Dziś chcielibyśmy przybliżyć Wam sylwetkę niezwykle barwnej osoby jaką niewątpliwie była meksykańska malarka – Frida Kahlo. Wybraliśmy 10 wzorów Pixers, które nam się z nią kojarzą, przywodzą na myśl jej życie i twórczość.
Kwiaty
Kto choć raz widział fotografię Fridy, ten wie, że kwiaty we włosach to niemal jej nieodłączny atrybut. Jest to bezsprzecznie wyraz kobiecości, sensualności i romantyzmu, a tego z pewnością nie można artystce odmówić.
Chciałabym cię namalować, lecz brakuje kolorów, bo jest ich tak wiele, w mojej dezorientacji, namacalnej formie mojej bezbrzeżnej miłości. – mawiała.
Anatomia
La heroina del dolor (królowa bólu) – nie bez powodu właśnie tak Frida była nazywana w rodzimym Meksyku. W młodości została ofiarą poważnego wypadku komunikacyjnego, w którego następstwie doznała wielu urazów i zmuszona była przejść ponad 30 operacji. Tak tragiczne wydarzenia odcisnęły ogromne piętno na jej twórczości. Prace malarki pełne są odniesień do ludzkiego ciała, bólu jakim jest naznaczone i od którego żadnym sposobem nie można uciec.
Meksykański wzór
Styl Fridy, w życiu i malarstwie, charakteryzował eklektyzm. Lubiła bawić się kolorem, teksturami i akcentami zaczerpniętymi z bogatej kultury meksykańskiej i indiańskiej.
Drzewo życia
W wyniku wypadku Frida doznała urazów, które odebrały jej szansę na macierzyństwo. Pomimo trzykrotnego zajścia w ciążę, nie doczekała się swego wymarzonego dziecka. W malarstwie poprzez motywy korzeni często nawiązywała do kwestii płodności, do metaforycznego „drzewa życia”.
Woda
Symbol wody niewątpliwie był dla Fridy źródłem inspiracji. To woda jawi się przecież jako podstawowe źródło istnienia i symbolizuje jego nieustającą zmienność. Może dawać i jednocześnie odbierać. Oczyszczać i pustoszyć. Jest synonimem biegu życia i żywiołem, z którym każdemu z nas przyjdzie się zmierzyć.
Zwierzęta
Zwierzęta to nieodłączni towarzysze Fridy. Otaczały ją w świecie realnym, a co za tym idzie, również w tym przeniesionym na płótno. Studiując jej temperament, artystyczną duszę i barwne uosobienie, można śmiało powiedzieć, że ze zwierzętami jej do twarzy.

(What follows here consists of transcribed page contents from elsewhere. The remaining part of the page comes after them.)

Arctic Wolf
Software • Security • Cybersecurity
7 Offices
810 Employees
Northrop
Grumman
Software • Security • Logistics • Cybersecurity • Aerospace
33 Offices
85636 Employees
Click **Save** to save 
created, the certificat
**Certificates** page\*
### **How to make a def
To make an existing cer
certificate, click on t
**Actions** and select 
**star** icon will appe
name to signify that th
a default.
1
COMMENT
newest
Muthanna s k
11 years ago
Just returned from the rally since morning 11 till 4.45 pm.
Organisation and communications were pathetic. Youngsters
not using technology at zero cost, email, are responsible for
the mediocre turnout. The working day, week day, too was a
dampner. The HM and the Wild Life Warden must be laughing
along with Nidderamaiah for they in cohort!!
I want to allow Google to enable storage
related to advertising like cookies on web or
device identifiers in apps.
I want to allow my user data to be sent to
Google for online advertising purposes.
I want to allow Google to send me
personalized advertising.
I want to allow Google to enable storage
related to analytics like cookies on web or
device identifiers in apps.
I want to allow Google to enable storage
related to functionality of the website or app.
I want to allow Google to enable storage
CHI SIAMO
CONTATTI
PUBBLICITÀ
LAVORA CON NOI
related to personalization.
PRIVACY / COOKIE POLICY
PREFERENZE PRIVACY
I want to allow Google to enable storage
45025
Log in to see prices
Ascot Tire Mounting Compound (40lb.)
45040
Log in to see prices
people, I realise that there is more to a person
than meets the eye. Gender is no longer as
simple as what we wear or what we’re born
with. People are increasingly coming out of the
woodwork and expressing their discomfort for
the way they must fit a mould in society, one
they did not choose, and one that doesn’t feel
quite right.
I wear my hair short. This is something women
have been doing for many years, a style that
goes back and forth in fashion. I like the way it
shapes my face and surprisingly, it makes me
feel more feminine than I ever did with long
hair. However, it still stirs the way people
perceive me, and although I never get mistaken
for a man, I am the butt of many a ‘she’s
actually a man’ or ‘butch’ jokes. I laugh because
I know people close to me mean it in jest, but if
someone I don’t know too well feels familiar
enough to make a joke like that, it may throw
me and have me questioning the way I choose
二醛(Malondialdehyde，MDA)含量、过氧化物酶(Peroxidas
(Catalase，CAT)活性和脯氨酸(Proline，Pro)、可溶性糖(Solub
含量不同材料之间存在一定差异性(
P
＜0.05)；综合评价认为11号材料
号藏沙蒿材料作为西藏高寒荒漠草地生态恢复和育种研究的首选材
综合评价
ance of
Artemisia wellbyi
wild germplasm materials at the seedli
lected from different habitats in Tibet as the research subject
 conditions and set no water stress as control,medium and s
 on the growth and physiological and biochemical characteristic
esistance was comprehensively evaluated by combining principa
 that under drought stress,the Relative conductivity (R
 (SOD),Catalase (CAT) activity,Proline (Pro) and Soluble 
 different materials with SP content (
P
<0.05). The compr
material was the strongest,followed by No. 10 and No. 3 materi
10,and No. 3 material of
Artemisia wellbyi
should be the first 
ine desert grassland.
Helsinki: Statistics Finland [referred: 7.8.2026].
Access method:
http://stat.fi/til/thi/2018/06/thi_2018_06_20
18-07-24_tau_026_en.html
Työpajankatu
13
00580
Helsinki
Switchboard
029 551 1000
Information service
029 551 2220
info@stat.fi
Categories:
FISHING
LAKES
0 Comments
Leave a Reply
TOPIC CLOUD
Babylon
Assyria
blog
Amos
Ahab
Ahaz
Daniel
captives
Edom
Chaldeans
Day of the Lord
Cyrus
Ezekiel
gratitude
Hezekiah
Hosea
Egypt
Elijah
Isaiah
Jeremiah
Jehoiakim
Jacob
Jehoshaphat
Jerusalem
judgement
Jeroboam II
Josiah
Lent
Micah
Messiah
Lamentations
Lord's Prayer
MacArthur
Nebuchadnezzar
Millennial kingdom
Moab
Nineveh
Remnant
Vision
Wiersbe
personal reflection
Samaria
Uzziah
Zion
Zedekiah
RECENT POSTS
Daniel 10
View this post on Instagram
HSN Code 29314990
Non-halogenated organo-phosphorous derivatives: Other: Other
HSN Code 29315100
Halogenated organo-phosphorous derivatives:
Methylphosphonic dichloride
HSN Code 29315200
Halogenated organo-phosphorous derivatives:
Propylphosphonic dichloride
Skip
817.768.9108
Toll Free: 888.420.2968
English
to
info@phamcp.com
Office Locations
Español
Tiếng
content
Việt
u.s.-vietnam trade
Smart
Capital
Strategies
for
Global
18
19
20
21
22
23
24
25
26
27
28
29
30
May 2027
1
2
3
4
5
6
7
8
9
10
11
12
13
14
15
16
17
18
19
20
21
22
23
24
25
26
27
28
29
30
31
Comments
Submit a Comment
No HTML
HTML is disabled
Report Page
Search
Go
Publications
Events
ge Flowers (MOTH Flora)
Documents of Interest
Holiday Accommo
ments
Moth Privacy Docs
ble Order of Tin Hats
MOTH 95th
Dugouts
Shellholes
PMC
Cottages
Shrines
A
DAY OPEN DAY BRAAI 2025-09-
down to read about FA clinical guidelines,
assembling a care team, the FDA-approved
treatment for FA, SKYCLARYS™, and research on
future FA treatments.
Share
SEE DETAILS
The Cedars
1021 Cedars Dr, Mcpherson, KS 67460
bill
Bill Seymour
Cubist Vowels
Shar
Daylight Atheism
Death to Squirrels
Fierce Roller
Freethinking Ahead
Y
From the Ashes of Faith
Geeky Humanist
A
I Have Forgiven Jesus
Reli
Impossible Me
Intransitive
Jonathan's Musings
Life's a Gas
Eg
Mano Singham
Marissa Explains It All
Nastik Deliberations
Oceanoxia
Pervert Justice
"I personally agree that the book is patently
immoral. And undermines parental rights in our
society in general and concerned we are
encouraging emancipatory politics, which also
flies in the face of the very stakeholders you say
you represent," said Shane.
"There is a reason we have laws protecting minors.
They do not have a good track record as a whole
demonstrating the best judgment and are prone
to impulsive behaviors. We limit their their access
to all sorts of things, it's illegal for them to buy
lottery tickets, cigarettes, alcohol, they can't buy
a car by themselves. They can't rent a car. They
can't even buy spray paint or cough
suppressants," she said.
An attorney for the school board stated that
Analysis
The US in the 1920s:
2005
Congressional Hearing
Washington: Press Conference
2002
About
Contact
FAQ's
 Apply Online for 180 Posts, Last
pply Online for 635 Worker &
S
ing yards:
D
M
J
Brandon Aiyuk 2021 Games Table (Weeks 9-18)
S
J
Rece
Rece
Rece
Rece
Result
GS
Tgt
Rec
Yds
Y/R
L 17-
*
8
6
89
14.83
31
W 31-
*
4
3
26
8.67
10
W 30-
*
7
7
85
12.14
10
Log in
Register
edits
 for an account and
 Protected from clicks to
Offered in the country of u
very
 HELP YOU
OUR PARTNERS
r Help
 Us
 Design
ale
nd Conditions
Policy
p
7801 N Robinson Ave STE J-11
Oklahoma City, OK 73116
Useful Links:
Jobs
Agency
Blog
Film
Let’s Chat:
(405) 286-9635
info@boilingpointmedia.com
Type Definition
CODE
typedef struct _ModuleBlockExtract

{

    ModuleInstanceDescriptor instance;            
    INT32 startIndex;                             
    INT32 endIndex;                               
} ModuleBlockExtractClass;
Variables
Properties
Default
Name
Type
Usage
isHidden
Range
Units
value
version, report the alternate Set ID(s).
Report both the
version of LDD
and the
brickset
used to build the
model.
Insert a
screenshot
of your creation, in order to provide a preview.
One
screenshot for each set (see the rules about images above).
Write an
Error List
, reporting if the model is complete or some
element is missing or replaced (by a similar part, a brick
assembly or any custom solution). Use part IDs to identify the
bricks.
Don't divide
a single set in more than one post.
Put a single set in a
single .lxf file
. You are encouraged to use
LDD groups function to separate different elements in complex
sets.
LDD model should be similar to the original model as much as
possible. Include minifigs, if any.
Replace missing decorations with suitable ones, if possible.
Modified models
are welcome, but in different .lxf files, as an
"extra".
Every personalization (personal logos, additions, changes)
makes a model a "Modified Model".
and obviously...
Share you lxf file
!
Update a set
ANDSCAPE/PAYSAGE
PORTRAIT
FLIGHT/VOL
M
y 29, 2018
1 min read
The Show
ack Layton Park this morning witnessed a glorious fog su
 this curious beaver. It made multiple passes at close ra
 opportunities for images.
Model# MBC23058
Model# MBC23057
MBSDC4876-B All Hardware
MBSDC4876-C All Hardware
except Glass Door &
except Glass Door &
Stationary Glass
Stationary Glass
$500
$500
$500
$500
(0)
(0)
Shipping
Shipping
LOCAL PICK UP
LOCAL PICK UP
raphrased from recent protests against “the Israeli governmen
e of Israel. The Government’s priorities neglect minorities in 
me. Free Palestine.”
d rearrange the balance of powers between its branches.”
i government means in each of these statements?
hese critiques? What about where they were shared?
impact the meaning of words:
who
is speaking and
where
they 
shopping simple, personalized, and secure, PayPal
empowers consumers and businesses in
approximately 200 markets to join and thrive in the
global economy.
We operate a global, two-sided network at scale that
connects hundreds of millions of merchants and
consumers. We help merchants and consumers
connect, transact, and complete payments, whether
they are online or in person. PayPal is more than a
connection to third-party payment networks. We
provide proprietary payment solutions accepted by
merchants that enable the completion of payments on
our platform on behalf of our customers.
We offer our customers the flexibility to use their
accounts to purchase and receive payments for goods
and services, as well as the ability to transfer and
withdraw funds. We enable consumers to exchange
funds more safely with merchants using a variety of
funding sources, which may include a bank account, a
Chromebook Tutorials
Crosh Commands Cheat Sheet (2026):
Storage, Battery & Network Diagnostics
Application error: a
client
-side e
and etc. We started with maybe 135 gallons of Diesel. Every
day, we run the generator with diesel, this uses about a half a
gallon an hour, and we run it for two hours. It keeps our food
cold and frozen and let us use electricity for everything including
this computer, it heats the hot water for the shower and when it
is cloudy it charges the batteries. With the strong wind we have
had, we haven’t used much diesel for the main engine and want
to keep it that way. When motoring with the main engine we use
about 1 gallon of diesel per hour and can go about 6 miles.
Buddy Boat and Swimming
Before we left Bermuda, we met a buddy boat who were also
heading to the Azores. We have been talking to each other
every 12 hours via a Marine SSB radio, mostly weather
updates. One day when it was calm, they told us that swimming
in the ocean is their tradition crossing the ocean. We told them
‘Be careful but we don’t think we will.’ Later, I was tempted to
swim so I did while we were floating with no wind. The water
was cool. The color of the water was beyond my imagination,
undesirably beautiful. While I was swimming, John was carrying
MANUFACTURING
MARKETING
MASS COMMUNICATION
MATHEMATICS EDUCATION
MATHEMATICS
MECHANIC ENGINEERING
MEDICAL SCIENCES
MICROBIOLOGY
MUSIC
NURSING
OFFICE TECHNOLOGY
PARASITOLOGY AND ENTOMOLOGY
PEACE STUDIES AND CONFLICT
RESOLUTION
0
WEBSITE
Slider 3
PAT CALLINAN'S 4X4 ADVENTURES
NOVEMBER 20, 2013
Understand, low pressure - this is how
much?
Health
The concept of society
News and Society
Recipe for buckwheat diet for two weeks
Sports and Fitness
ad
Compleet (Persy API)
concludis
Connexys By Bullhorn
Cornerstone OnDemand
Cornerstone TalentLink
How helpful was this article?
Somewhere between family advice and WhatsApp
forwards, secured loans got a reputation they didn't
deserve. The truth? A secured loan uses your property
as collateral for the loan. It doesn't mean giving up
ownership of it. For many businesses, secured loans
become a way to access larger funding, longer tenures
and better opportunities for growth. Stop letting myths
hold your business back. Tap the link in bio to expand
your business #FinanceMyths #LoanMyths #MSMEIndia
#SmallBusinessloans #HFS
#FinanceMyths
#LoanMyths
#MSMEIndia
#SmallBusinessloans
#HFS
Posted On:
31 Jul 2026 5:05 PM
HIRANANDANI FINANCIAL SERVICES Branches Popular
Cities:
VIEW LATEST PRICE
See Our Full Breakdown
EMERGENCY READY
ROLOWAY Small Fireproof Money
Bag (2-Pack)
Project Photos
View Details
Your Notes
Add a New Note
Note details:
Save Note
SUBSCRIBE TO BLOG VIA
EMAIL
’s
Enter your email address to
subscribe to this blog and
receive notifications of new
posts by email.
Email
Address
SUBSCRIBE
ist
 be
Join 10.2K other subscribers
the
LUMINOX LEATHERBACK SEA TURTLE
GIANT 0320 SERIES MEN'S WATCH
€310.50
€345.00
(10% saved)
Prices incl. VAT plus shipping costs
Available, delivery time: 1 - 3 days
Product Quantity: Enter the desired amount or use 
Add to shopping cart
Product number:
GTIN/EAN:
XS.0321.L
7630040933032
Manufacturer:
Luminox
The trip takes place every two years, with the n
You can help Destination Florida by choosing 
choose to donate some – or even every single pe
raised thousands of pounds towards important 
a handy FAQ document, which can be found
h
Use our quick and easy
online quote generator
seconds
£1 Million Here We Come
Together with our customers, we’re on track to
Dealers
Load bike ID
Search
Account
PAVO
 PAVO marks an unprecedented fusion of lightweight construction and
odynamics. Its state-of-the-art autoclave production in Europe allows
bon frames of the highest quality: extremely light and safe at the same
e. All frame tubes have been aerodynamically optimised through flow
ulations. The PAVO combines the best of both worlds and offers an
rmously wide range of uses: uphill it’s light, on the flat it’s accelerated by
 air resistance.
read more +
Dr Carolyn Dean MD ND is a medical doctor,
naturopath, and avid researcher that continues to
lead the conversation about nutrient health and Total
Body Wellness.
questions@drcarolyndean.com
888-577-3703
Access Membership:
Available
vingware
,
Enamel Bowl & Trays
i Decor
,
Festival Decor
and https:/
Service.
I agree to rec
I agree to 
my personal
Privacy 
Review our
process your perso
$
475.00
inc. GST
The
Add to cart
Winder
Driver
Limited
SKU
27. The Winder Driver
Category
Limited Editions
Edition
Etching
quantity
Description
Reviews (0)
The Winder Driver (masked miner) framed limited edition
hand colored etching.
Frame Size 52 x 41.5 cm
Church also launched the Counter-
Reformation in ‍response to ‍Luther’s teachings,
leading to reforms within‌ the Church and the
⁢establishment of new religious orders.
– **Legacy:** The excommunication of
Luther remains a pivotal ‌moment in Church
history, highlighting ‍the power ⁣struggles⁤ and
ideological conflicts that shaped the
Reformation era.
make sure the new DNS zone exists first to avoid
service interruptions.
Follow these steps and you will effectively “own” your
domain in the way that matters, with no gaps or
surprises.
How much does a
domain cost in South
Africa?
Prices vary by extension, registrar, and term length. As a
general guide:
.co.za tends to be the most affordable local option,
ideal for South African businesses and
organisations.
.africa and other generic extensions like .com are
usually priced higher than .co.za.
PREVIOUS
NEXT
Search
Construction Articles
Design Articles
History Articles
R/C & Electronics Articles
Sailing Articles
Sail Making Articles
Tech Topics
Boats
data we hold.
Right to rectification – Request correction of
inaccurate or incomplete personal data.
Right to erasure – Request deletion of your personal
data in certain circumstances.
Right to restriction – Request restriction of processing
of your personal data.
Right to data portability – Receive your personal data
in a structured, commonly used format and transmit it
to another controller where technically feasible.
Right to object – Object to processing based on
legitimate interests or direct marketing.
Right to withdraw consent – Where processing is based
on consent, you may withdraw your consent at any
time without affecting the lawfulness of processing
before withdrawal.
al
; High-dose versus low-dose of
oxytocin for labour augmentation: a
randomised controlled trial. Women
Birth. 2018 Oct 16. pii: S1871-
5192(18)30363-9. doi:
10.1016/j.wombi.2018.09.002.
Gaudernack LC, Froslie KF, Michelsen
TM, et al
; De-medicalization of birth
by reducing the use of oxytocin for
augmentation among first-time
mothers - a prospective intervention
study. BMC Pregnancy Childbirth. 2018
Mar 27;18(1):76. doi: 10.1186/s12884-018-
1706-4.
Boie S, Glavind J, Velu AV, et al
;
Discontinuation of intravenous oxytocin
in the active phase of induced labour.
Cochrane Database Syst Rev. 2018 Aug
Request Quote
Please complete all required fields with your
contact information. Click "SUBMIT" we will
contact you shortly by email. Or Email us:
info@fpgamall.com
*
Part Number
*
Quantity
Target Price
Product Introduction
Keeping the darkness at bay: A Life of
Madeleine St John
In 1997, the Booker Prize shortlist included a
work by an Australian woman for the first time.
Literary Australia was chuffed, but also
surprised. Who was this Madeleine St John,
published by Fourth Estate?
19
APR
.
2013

Po co mi stopy, skoro mam skrzydła? – mawiała.
Śmierć
Mam nadzieję, że śmierć jest radosna. Mam nadzieję, że nigdy nie wrócę.
Było to ostatnie zdanie z dziennika malarki. Zmarła 13 lipca 1954 roku w Meksyku, w swoim domu zwanym „Niebieskim Domem”.
Autoportret
Artystka zapytana dlaczego najczęściej maluje siebie, odpowiedziała:
Maluję, bo jestem sama. Siebie znam najlepiej.
Dla nas Frida na zawsze pozostanie postacią magiczną. Z niespotykaną cierpliwością i fascynacją przyjmowała wszystko czym częstowało ją życie. Nie mogło zabraknąć tak osobliwego wizerunku w naszej kolekcji Inspiracja jest Kobietą, choć w przypadku Kahlo aż chce się powiedzieć, że to nie inspiracja, a siła. To siła jest kobietą.